En los primeros años del siglo pasado, este néctar era consumido por el 94% de la población. Sin embargo, a pesar de su fuerte demanda y tradición desde la época prehispánica, pronto se encontró con un competidor, que en tan sólo quince años se adueñó de la mayoría de su mercado: la cerveza.

Durante el auge de la bebida de cebada proliferaron diversas compañías enfocadas a su producción, algunas de ellas extranjeras, con experiencia en el naciente campo de la comunicación planeada. Con el apoyo de la élite porfirista, la industria cervecera comenzó una campaña de desprestigio hacia el pulque, en la que lo acusaban de ser altamente embriagante, antihigiénico, de mal gusto y dañino para la salud. Supuestamente provocaba esterilidad, epilepsia, histeria, imbecilidad, entre otras falsas cosas.

Dicha campaña tuvo una fuerte réplica en la prensa, lo cual se puede apreciar en la publicación de desplegados y notas informativas firmadas por médicos que presentaban los “efectos negativos” de la bebida en la salud y en la sociedad. Asimismo, en los mismos documentos, estos especialistas hablaban de la cerveza como una bebida poco embriagante y totalmente aséptica y con propiedades nutritivas, gracias a su venta en botella de cristal.

No es difícil imaginar cuáles fueron los resultados de esta embestida. Basta decir que el consumo del néctar que antes era exclusivo de reyes, sacerdotes y ancianos, hasta hoy se relaciona con personas de bajos recursos.

Ahora pregúntate: ¿cuál es el concepto que tienes acerca de la cerveza?

Constructoras de reputación

Según el académico Edgar García, ésta fue la primera campaña de relaciones públicas en México. Para llevarla a cabo se recurrió a voceros con prestigio y líderes de opinión que transmitían los mensajes contra el pulque una y otra vez por conducto de los medios de comunicación, generando una mala percepción sobre él y creando estereotipos entre la población. Por primera vez, se observó la segmentación del mercado.

Los lineamientos de esta campaña, sin duda, son la base del trabajo de quienes nos dedicamos a las relaciones públicas. Orientar los objetivos del negocio, contemplar el entorno, vincular e integrar los ámbitos offline y online e implementar estrategias creativas y ejecutables, impactará positivamente en la percepción que los clientes tienen sobre tu empresa y generará empatía hacia tus temas, productos o servicios.
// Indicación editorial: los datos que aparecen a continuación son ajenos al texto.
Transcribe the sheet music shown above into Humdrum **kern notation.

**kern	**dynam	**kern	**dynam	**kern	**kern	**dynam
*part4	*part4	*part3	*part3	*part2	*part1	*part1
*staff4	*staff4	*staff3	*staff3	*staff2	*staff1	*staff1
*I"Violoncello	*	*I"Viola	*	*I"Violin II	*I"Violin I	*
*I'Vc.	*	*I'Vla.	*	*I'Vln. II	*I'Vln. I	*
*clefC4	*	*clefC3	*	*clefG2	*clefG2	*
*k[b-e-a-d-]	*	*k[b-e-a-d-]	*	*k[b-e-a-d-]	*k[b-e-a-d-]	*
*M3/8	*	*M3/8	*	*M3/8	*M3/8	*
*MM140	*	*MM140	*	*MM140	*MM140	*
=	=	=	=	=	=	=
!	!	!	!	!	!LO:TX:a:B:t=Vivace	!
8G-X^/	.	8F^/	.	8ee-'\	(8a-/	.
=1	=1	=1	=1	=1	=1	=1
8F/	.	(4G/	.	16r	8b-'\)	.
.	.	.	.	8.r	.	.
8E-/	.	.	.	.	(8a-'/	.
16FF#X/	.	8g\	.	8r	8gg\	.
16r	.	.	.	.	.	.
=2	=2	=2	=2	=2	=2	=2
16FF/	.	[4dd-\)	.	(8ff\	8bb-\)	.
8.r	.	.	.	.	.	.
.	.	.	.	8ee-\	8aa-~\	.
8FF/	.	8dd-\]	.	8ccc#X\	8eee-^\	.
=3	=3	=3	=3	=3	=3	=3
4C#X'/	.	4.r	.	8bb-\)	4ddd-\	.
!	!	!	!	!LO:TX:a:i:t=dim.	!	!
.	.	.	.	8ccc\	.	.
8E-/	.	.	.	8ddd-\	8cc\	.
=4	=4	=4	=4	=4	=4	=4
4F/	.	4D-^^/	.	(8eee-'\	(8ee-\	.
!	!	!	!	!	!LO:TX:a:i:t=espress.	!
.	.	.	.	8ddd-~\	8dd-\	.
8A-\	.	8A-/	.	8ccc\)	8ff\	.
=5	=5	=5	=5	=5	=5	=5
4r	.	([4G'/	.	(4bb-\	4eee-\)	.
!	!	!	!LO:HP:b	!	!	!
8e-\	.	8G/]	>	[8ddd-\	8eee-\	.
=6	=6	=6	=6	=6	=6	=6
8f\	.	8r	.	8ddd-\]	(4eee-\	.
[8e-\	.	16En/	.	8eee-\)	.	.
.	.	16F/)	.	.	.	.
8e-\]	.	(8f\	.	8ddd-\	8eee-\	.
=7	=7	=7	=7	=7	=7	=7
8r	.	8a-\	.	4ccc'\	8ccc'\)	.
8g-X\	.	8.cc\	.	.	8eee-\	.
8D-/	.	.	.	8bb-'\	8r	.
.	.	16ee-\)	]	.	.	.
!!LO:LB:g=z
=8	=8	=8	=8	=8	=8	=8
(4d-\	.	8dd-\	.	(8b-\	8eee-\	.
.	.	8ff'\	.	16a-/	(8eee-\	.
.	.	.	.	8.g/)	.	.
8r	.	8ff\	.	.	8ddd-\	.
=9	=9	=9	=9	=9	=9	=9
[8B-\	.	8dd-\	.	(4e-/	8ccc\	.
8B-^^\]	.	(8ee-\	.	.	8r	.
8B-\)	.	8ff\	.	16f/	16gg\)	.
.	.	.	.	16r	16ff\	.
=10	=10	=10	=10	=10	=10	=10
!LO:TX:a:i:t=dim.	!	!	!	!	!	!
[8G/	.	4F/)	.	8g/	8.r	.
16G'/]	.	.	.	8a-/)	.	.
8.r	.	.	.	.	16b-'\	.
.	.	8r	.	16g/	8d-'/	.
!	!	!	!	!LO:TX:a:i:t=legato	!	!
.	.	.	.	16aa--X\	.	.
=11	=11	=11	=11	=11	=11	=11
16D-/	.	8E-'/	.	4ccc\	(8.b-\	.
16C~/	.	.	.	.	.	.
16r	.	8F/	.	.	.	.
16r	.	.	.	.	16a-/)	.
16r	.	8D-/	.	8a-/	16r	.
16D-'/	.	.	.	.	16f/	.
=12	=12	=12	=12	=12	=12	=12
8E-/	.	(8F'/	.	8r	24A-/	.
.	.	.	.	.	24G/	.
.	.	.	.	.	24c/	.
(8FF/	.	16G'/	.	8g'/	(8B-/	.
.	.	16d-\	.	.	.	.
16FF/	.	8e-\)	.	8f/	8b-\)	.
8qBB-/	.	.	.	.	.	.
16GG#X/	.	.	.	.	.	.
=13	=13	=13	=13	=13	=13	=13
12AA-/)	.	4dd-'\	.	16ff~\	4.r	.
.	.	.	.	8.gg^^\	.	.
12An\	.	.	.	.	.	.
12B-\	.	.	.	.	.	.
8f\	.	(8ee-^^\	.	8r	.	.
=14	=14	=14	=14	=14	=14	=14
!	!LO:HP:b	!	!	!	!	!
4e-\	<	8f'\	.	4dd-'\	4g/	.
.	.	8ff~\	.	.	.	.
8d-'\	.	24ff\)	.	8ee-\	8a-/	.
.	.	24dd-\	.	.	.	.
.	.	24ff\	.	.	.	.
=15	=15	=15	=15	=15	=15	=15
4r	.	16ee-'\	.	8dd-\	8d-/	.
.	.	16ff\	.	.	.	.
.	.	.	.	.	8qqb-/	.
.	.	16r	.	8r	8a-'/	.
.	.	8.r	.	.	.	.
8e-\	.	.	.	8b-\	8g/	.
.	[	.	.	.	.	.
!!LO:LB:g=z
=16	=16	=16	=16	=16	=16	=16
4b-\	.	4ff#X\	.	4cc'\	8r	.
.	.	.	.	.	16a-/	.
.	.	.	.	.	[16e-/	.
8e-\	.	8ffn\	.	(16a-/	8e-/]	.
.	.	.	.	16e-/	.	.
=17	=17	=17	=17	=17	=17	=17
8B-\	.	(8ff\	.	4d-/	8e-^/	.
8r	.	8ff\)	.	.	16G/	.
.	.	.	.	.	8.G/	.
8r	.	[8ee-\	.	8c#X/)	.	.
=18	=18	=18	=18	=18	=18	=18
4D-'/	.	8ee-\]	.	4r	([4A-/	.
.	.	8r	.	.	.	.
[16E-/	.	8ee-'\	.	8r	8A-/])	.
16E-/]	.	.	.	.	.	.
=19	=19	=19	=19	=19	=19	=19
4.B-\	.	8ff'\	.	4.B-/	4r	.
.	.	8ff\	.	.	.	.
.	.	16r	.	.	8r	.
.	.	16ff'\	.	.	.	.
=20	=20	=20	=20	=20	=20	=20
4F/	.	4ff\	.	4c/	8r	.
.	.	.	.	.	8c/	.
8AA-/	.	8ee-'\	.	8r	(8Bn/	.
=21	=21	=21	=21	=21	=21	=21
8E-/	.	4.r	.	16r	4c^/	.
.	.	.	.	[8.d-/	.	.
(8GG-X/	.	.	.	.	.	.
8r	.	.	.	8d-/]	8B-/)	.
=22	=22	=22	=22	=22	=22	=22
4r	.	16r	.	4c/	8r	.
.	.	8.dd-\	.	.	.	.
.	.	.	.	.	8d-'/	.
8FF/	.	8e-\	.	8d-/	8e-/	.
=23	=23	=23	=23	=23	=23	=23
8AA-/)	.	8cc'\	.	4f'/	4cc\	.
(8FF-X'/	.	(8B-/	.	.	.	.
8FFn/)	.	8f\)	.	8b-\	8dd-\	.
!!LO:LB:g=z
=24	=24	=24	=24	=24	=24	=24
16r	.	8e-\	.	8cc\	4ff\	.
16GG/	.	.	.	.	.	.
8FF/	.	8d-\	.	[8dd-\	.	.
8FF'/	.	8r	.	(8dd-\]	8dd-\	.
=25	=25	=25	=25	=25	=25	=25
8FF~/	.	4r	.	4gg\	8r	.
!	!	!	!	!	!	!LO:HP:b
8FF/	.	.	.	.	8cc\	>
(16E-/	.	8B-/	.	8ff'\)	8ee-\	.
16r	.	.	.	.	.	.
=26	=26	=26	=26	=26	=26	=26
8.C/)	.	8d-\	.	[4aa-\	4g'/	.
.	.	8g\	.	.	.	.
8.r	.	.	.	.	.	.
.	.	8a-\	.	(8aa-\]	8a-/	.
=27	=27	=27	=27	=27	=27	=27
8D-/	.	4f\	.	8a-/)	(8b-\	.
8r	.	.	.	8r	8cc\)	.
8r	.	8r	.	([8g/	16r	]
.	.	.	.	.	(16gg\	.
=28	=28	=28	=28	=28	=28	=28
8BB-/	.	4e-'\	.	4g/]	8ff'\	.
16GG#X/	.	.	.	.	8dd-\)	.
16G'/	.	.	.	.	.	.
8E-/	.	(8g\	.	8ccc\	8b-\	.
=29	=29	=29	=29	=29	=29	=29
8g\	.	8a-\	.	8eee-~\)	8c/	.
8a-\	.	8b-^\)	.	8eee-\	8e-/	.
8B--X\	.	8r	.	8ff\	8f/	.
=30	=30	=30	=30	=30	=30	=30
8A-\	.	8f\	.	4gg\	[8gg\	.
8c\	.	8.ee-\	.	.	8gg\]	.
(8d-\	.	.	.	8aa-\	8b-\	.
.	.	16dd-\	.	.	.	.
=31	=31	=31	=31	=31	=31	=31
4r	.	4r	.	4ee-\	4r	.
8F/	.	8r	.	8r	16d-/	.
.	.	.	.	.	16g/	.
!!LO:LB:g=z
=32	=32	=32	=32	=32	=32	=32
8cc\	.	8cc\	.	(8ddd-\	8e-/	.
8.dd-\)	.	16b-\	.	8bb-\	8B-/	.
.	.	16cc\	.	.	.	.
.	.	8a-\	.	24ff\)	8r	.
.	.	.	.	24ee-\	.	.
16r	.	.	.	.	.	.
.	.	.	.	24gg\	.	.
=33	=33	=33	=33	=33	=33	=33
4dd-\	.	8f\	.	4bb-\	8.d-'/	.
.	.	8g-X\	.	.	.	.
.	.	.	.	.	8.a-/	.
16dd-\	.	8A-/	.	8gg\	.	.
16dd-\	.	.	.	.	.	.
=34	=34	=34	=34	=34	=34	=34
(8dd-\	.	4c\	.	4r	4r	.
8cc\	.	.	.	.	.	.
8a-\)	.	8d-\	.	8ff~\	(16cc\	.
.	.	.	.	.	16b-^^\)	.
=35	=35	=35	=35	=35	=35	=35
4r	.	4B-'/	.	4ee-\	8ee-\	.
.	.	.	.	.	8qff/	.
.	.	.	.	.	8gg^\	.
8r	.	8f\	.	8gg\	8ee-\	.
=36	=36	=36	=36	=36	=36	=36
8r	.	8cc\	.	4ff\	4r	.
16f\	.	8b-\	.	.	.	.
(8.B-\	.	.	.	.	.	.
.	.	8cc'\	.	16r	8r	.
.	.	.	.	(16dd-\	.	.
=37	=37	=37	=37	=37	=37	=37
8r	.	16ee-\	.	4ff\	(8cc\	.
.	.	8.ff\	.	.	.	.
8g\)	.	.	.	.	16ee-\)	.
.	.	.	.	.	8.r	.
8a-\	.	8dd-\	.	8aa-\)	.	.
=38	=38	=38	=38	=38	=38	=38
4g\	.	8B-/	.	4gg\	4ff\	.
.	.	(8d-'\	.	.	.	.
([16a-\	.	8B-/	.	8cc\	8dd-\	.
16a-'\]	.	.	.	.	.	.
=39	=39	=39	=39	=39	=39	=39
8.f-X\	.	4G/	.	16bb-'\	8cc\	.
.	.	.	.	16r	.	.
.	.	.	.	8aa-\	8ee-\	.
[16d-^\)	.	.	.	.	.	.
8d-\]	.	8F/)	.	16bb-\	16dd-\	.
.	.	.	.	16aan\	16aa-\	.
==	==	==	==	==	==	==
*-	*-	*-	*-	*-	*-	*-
¿Cuánto de lo que hoy hacemos o creemos ha sido motivado por alguna estrategia de relaciones públicas? Más allá de las notas en prensa, estas campañas brindan la oportunidad de detonar estrategias que produzcan cambios en la mentalidad de las audiencias, así como motivar a la acción. ¿Acaso no te gustaría que tu producto fuera la nueva cerveza que todos quisiéramos tomar?